The company’s pricing policy and the resulting consumer response drive the observed relationship between price responsiveness and temporal distance. The findings might differ under a different pricing strategy. Previous research on the cruise industry highlights one of these strategies: third-degree price discrimination. Offering specialized prices to consumers from different customer groups has been shown to improve revenue and promote understanding of the target market.

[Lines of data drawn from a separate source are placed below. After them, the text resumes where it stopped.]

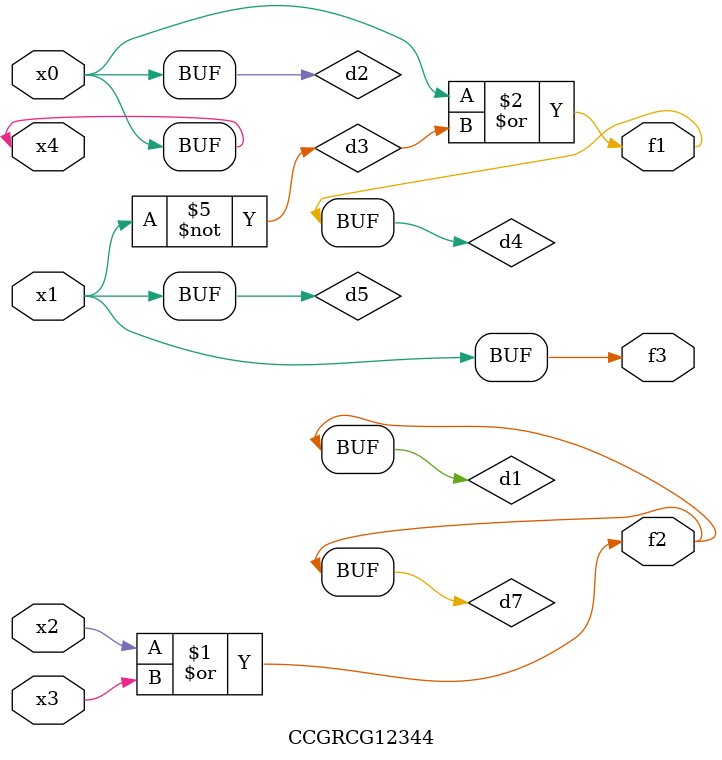
<source format=v>
module CCGRCG12344(
	input x0, x1, x2, x3, x4,
	output f1, f2, f3
);

	wire d1, d2, d3, d4, d5, d6, d7;

	or (d1, x2, x3);
	buf (d2, x0, x4);
	not (d3, x1);
	or (d4, d2, d3);
	not (d5, d3);
	nand (d6, d1, d3);
	or (d7, d1);
	assign f1 = d4;
	assign f2 = d7;
	assign f3 = d5;
endmodule

</source>
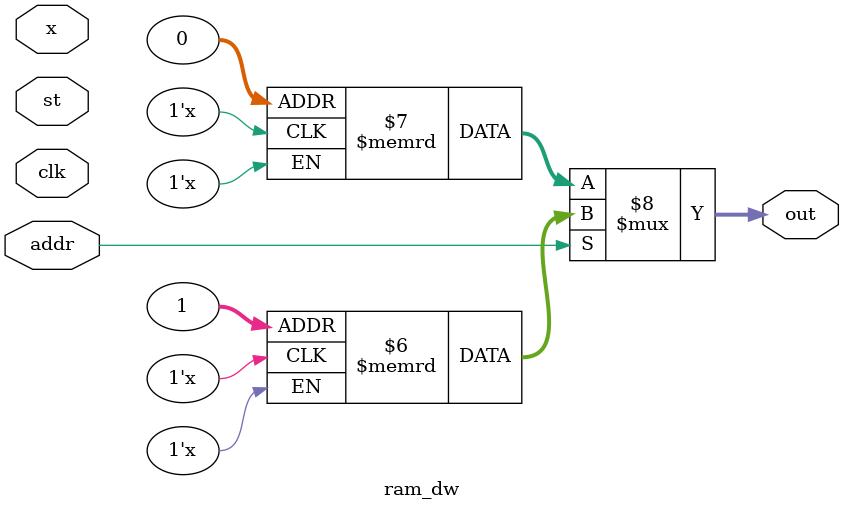
<source format=sv>
module ram_dw #(
    parameter int WIDTH = 16
) (
    input logic clk,
    input logic addr,
    input logic st,
    input logic [WIDTH - 1:0] x,
    output logic [WIDTH - 1:0] out
);

  logic [WIDTH - 1 : 0] rout[2];
  logic [1:0] sel;

  regst #(
      .WIDTH(WIDTH)
  ) r0 (
      .clk(clk),
      .st (sel[0]),
      .d  (x),
      .out(rout[0])
  );

  regst #(
      .WIDTH(WIDTH)
  ) r1 (
      .clk(clk),
      .st (sel[1]),
      .d  (x),
      .out(rout[1])
  );

  assign sel[0] = !addr && st;
  assign sel[1] = addr && st;
  assign out = addr ? rout[1] : rout[0];
endmodule


</source>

In their study of price discrimination in the cruise industry, Aidin Namin, Dinesh Gauri, and Robert Kwortnik recommended implementing small discounts early in the sales period. If cruise companies implemented this strategy, how would this affect price responsiveness over time? What’s more, will these discounts be enough to convince uneasy cruise-goers to book a cruise despite the unknown future of the pandemic?
After a shutdown of more than a year, cruise bookings are strong for the second half of 2021, showing that cruisers are ready to get back to sea. Due to vaccine success and strict public health protocols, fifty percent of cruisers say they will likely cruise in 2021, while 73% say they will in the next few years. This pent-up demand is good news for the cruise industry. According to the authors’ research, demand for cruises should increase as the sail date approaches, allowing companies to adjust prices to improve profit margins. These may be uncharted waters for cruise companies, but there’s a unique opportunity to understand how consumers behave in dynamic pricing games when companies get back to business.